Rarden - 4
- Eu já sei o nome dele - disse Ângika, fazendo um gesto com a cabeça em direção a Rarden. - Mas eu ainda não sei o seu.
A garota tentou iniciar um diálogo com Botrovin, mas ele não queria conversar.
Rarden não lembrava qual fora a última vez em que presenciou seu amigo tão calado quanto naquela manhã. Mas era fácil de entender o que lhe passava à mente. Sim, Rarden entendia muito bem.
Olhou a redor e observou os entalhes de madeira adornavam o grande salão da fortaleza de Lorde Maeskro. O castelo não era grande, mas os detalhes eram primorosos.
No dia anterior, após os corpos serem enterrados sob terra e lágrimas, Caonas sugeriu que Rarden, seus pais, Botrovin e Nissa se abrigassem sob os cuidados de Lorde Maeskro.
Toromin informou que seria mais coerente pedir proteção a Lorde Cordovin, o senhor feudal dono das terras da aldeia, mas Caonas contou-lhe que Cordovin não teria uma percepção adequada dos fatos e que Lorde Maeskro seria uma opção melhor.
O velho amigo de Roggrer também conhecia Maeskro, e isso facilitou a entrada do grupo, quando chegaram aos portões do castelo na noite anterior.

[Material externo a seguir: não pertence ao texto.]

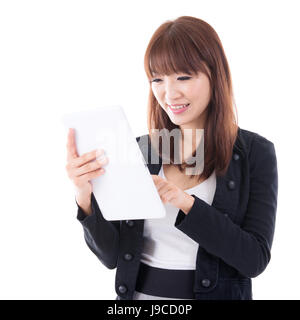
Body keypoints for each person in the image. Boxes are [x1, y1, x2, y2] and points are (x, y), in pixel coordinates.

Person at [65, 16, 278, 300]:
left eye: (184, 77)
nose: (169, 93)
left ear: (215, 75)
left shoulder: (254, 152)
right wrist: (85, 196)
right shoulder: (140, 149)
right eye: (157, 79)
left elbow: (253, 259)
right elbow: (112, 257)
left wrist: (186, 202)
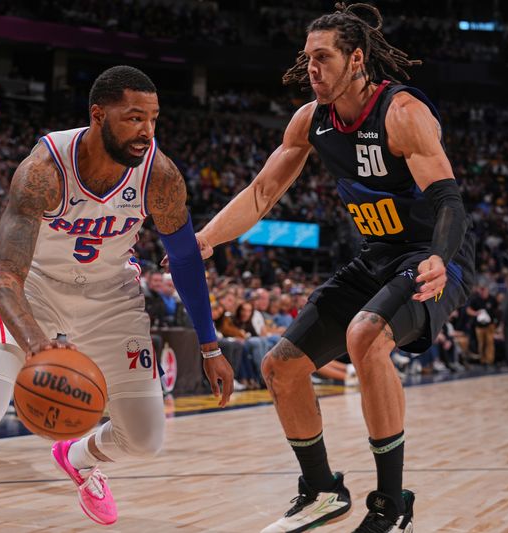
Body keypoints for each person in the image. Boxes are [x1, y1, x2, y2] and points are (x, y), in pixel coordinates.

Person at [0, 66, 233, 532]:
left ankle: (77, 457)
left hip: (112, 300)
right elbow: (4, 276)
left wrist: (211, 346)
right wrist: (40, 345)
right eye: (134, 118)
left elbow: (187, 261)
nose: (146, 132)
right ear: (99, 115)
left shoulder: (160, 175)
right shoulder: (44, 168)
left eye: (153, 119)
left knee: (146, 438)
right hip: (33, 294)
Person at [195, 4, 475, 532]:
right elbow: (260, 193)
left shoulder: (401, 112)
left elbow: (448, 201)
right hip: (376, 258)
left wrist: (440, 255)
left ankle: (393, 505)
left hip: (435, 256)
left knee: (366, 338)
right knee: (280, 366)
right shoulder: (311, 120)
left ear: (356, 59)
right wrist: (205, 238)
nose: (313, 70)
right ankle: (323, 492)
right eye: (307, 60)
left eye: (322, 58)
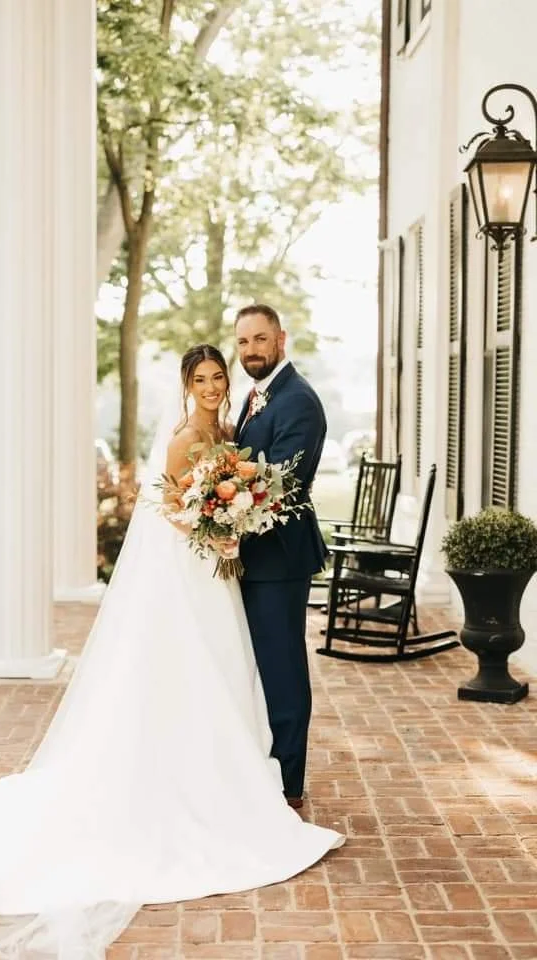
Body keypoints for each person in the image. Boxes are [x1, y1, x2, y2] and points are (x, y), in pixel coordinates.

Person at [0, 343, 344, 960]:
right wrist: (218, 533)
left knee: (225, 670)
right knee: (197, 667)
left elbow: (225, 492)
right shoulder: (188, 435)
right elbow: (175, 506)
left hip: (218, 570)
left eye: (218, 376)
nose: (213, 386)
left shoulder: (229, 424)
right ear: (186, 384)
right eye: (202, 378)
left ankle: (229, 768)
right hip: (195, 570)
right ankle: (201, 777)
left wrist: (230, 522)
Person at [234, 304, 328, 809]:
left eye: (260, 339)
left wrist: (224, 506)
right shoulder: (256, 397)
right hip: (253, 557)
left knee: (283, 667)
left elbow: (283, 484)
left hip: (280, 558)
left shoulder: (298, 402)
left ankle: (289, 782)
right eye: (244, 341)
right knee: (260, 665)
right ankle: (264, 766)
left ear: (281, 339)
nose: (251, 350)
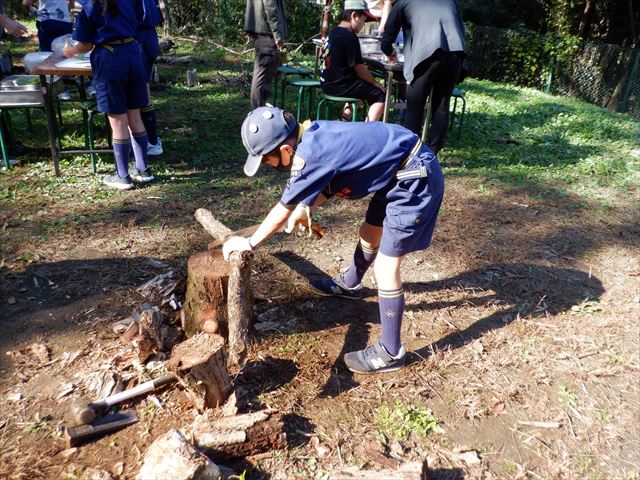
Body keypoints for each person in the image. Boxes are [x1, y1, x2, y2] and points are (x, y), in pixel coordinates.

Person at [223, 106, 445, 374]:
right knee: (369, 232)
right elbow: (333, 177)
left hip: (413, 179)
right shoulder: (310, 134)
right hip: (394, 172)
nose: (267, 166)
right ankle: (351, 284)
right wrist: (306, 205)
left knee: (386, 268)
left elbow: (282, 211)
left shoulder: (309, 156)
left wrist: (249, 243)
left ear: (285, 150)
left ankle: (391, 351)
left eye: (266, 160)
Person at [64, 0, 154, 190]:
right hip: (132, 53)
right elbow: (138, 20)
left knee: (119, 121)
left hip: (110, 59)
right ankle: (143, 170)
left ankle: (122, 176)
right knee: (135, 117)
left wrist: (71, 51)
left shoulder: (90, 5)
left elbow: (86, 44)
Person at [381, 0, 465, 153]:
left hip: (428, 54)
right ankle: (433, 152)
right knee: (441, 105)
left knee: (415, 105)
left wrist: (388, 51)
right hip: (455, 53)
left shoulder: (403, 2)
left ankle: (412, 152)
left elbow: (389, 32)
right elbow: (460, 29)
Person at [320, 0, 385, 122]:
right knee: (380, 94)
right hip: (340, 86)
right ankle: (367, 130)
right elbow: (360, 69)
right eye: (363, 20)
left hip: (326, 83)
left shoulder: (334, 31)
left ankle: (344, 120)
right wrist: (375, 83)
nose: (363, 25)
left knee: (361, 86)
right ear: (354, 16)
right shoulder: (350, 36)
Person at [244, 0, 287, 110]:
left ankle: (258, 112)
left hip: (261, 32)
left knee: (262, 75)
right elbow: (270, 6)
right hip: (266, 33)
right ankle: (257, 114)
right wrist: (278, 35)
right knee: (261, 77)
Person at [136, 0, 163, 155]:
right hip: (147, 35)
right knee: (142, 89)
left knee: (142, 92)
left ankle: (151, 141)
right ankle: (151, 140)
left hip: (139, 37)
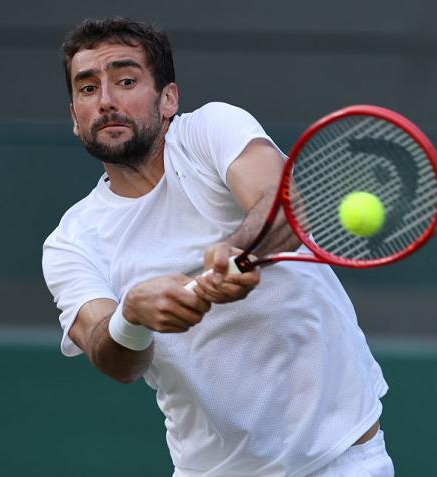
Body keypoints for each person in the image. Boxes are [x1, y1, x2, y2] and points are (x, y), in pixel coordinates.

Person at [42, 17, 394, 477]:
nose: (106, 100)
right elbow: (112, 359)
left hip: (340, 457)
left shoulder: (211, 129)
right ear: (75, 116)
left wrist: (234, 249)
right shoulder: (70, 244)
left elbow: (283, 208)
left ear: (168, 99)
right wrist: (132, 315)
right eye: (88, 89)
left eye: (125, 81)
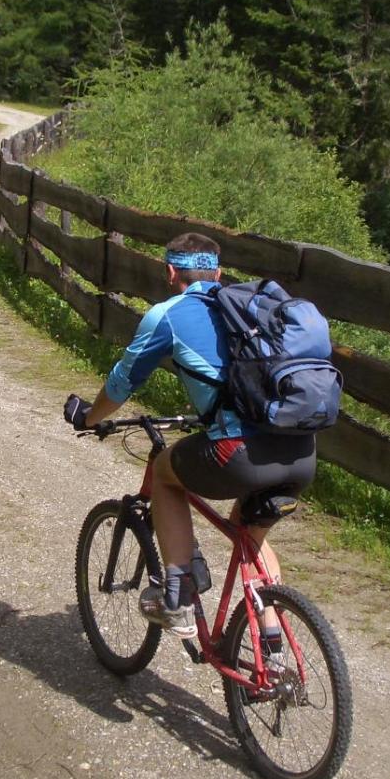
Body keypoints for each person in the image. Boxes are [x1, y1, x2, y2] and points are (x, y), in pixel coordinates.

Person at [63, 232, 317, 647]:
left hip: (240, 453)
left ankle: (177, 599)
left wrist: (90, 417)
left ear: (169, 272)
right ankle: (271, 647)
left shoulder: (169, 314)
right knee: (249, 535)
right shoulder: (250, 311)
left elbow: (123, 381)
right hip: (301, 451)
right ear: (218, 273)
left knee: (165, 473)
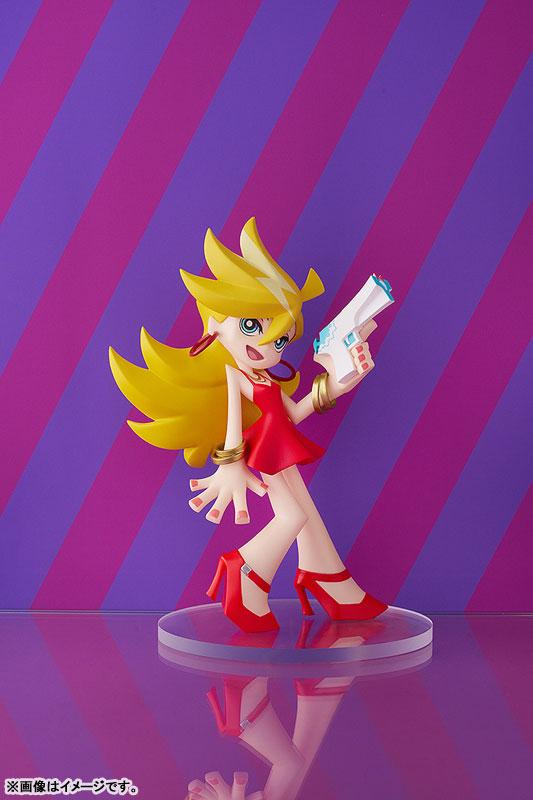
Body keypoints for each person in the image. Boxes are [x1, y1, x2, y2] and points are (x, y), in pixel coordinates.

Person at [109, 218, 387, 633]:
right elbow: (233, 425)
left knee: (306, 513)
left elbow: (293, 414)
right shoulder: (235, 376)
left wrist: (335, 384)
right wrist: (230, 466)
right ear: (215, 327)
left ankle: (327, 577)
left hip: (280, 445)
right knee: (292, 516)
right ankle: (246, 570)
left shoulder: (267, 379)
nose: (269, 344)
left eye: (281, 338)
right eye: (253, 327)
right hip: (263, 451)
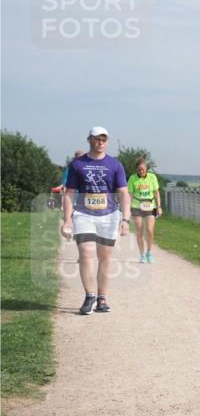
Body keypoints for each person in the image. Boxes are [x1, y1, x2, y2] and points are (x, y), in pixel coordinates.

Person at [61, 127, 130, 314]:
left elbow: (123, 193)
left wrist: (126, 219)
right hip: (84, 215)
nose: (100, 142)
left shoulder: (115, 165)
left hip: (108, 215)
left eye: (103, 139)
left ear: (107, 142)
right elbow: (69, 193)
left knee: (105, 257)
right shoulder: (77, 164)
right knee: (86, 253)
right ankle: (89, 296)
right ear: (89, 140)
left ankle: (102, 297)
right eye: (96, 139)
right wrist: (67, 220)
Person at [127, 158, 162, 262]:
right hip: (136, 206)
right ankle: (142, 254)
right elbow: (130, 194)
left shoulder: (152, 177)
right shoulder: (132, 179)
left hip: (150, 206)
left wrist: (159, 207)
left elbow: (156, 193)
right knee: (140, 231)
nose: (141, 172)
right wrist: (128, 208)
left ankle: (149, 252)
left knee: (150, 230)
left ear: (147, 169)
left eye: (143, 170)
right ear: (136, 169)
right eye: (139, 170)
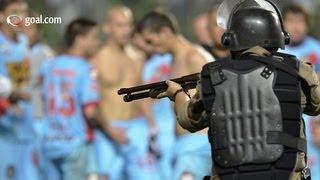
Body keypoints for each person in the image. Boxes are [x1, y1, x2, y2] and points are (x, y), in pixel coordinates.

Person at [159, 0, 320, 179]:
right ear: (278, 35)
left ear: (230, 38)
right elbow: (315, 106)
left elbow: (188, 120)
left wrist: (177, 93)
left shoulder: (212, 76)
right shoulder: (298, 71)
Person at [137, 10, 214, 180]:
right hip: (183, 145)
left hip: (198, 147)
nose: (149, 47)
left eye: (150, 40)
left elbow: (218, 98)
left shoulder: (194, 56)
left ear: (165, 32)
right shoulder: (175, 59)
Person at [91, 6, 159, 180]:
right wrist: (109, 128)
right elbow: (91, 100)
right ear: (107, 28)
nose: (126, 30)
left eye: (129, 25)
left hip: (135, 129)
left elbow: (141, 95)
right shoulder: (97, 59)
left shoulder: (137, 58)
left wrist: (152, 126)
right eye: (120, 25)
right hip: (107, 130)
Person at [40, 18, 100, 180]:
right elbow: (90, 112)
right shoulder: (86, 69)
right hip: (75, 143)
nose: (97, 42)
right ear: (80, 39)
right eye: (94, 37)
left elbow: (41, 100)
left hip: (49, 141)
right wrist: (108, 125)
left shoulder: (49, 66)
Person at [0, 1, 40, 179]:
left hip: (25, 125)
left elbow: (21, 83)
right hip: (4, 131)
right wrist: (10, 93)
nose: (20, 18)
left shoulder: (23, 42)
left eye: (24, 12)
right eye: (14, 12)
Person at [281, 4, 320, 179]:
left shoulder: (316, 49)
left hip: (312, 116)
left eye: (300, 21)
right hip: (284, 114)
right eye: (291, 21)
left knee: (313, 161)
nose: (296, 26)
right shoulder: (277, 50)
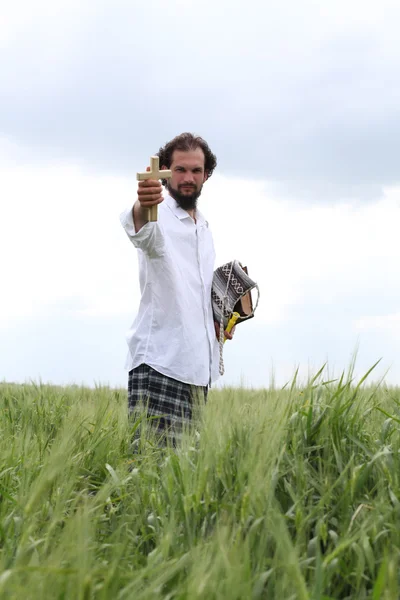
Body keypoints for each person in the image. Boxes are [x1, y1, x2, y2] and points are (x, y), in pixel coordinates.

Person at [120, 132, 232, 443]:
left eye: (196, 171)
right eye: (180, 170)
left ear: (206, 175)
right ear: (166, 172)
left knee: (182, 479)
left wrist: (220, 321)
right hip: (160, 364)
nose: (187, 178)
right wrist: (144, 201)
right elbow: (140, 228)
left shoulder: (204, 228)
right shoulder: (158, 215)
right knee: (149, 470)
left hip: (198, 370)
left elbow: (196, 293)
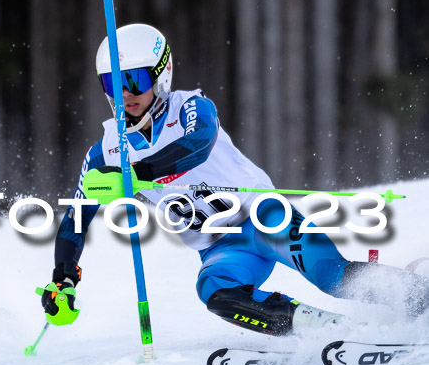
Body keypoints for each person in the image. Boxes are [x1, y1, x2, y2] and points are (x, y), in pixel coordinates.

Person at [41, 23, 429, 335]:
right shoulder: (104, 154)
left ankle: (419, 297)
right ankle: (323, 329)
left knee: (330, 275)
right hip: (221, 249)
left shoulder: (191, 108)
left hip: (265, 218)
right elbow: (77, 218)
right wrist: (63, 277)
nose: (126, 95)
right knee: (213, 291)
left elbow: (198, 144)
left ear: (161, 75)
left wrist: (136, 175)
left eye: (136, 80)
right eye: (113, 84)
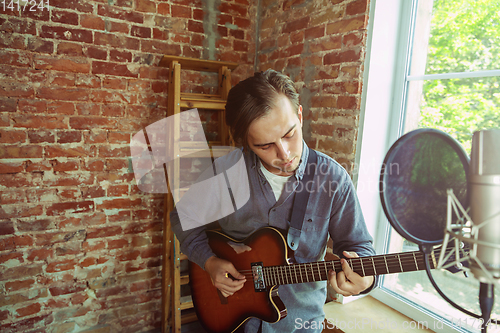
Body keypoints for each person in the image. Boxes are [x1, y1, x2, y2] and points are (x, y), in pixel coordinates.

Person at [170, 69, 376, 333]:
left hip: (299, 325)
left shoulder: (333, 179)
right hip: (231, 320)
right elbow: (182, 217)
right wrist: (209, 262)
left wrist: (366, 279)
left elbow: (358, 245)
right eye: (265, 145)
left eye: (290, 134)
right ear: (246, 143)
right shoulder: (225, 172)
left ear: (299, 116)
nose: (285, 153)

Naquela manhã, enquanto todos se alimentavam com o desjejum preparado pelo anfitrião, Caonas e seu companheiro Gui'k, o mago de cabelos nos ombros, terminaram a refeição mais cedo e se reuniram em outro aposento com o nobre da fortaleza.
O motivo da reunião era, obviamente, a permanência dos moradores da aldeia no castelo.
Na entrada do salão, três homens conversavam em sussurros, observando Rarden, enquanto, vez ou outra, exibiam feições de excitação.
Ângika desistiu de arrancar de Botrovin qualquer palavra. Ela tinha um nariz arrebitado, o que lhe dava um ar orgulhoso e teimoso, e provavelmente o orgulho abundou sobre a teimosia, fato que a deixou muda pelo resto da refeição. Apenas continuou comendo um pedaço de pão mergulhado em um caldo de carne de coelho.
Os adultos comiam em outra mesa, maior e mais abastada.
No dia anterior, durante o percurso entre a aldeia e a fortaleza de Lorde Maeskro, Rarden teve tempo suficiente para aprender o nome daqueles que salvaram-no.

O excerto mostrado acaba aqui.